The utility model relates to an aircraft equipment, concretely relates to a control unit equipment mechanical housing for molecular sieve oxygen system.

Background

The control unit equipment of the molecular sieve oxygen system on the fixed-wing aircraft is an important part of the aircraft oxygen system, and realizes start-stop control of an oxygen system compressor and control of an electromagnetic converter through detection of flight altitude, cabin oxygen partial pressure, temperature and pressure, so that the aircraft oxygen system works normally. Due to the complexity of the high-altitude electromagnetic environment, the requirements on weight and environmental adaptability of airborne equipment of the fixed-wing aircraft are higher than those of a common aircraft. The common airplane airborne equipment generally adopts a plate riveting or welding splicing structure form, has heavier overall weight, poorer rigidity, more complex processing and assembly, poorer dimensional precision and insufficient environmental adaptation resistance, and can not meet the technical requirements of the molecular sieve oxygen system control unit equipment in the two aspects. In addition, the control unit equipment of the molecular sieve oxygen system is provided with a gas pipeline access passage, so that the electromagnetic compatibility design is specially carried out aiming at the complex electromagnetic environment.

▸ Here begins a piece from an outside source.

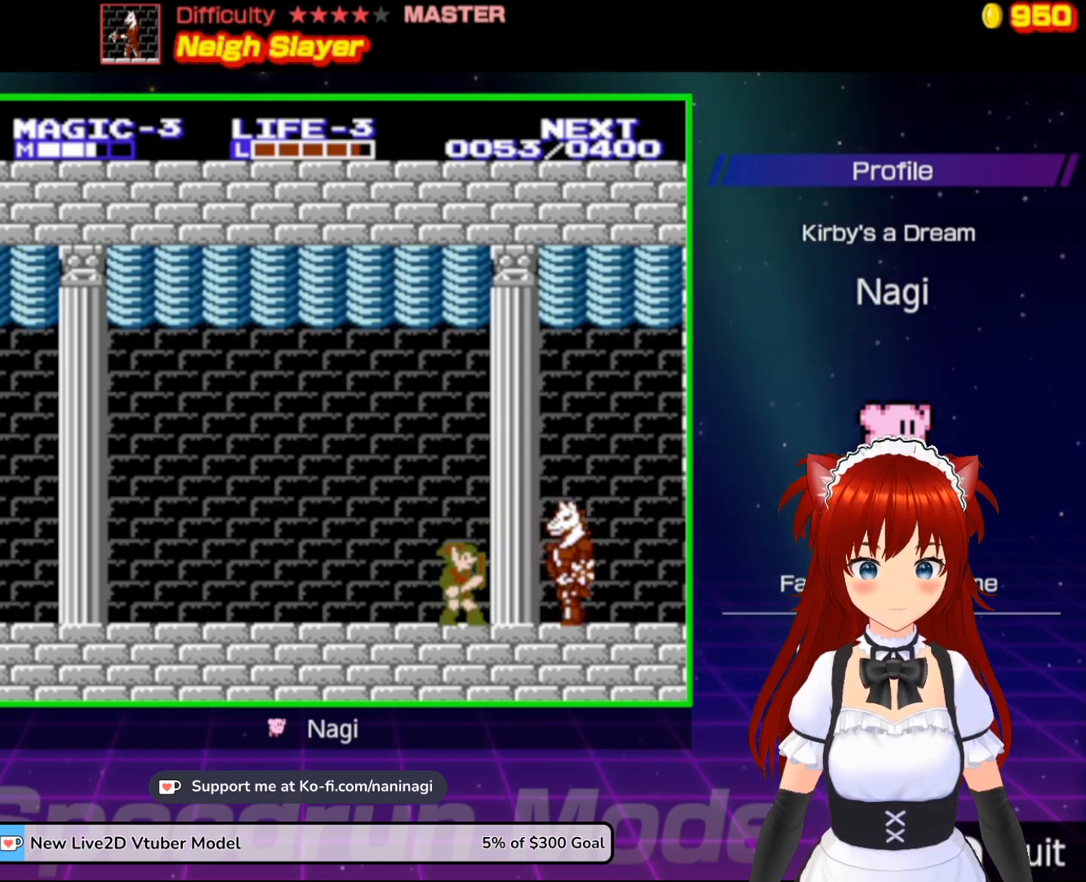
{"buttons": ["B", "DPAD_RIGHT"], "events": [[100, "DPAD_RIGHT", "down"], [133, "A", "down"], [300, "A", "up"], [367, "B", "down"]]}
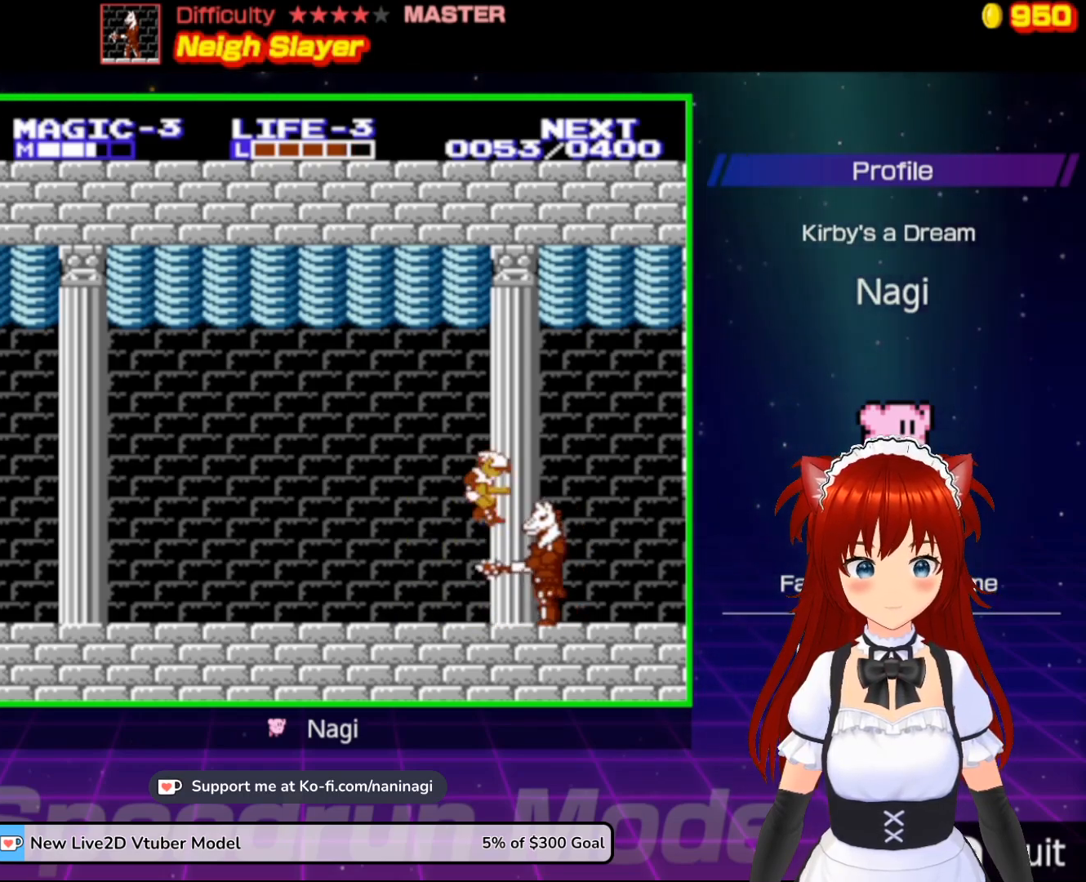
{"buttons": [], "events": [[67, "DPAD_RIGHT", "up"], [167, "B", "up"]]}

SUMMERY OF THE UTILITY MODEL

The utility model aims at providing a control unit equipment machine housing that is used for molecular sieve oxygen system on aircraft.

The technical solution for realizing the purpose of the invention is as follows: a mechanical shell of control unit equipment for a molecular sieve oxygen system comprises an insulating heat-conducting rubber plate, a core-penetrating capacitor, a power switch, a light-emitting diode indicator lamp, a panel, a shell, a power plate, a function plate, a hexagonal column, a cover plate, a connector, a gas outlet component and a gas inlet component, wherein the core-penetrating capacitor, the panel, the gas outlet component and the gas inlet component are arranged on the shell, the power switch and the light-emitting diode indicator lamp are arranged on the panel, and lead wires of the power switch and the light-emitting diode indicator lamp are led into the shell through the core-penetrating capacitor; the shell is internally provided with a power panel and a function panel, the function panel and the power panel are inserted through a connector and are fixed on the shell through a hexagonal upright post, the power panel is provided with an insulating heat-conducting rubber plate, the other side of the insulating heat-conducting rubber plate is tightly attached to the inner wall of the shell, and the outer wall of the shell is provided with heat dissipation fins at positions corresponding to the insulating heat-conducting rubber plate; the cover plate is installed on the shell through screws, and the shell is closed.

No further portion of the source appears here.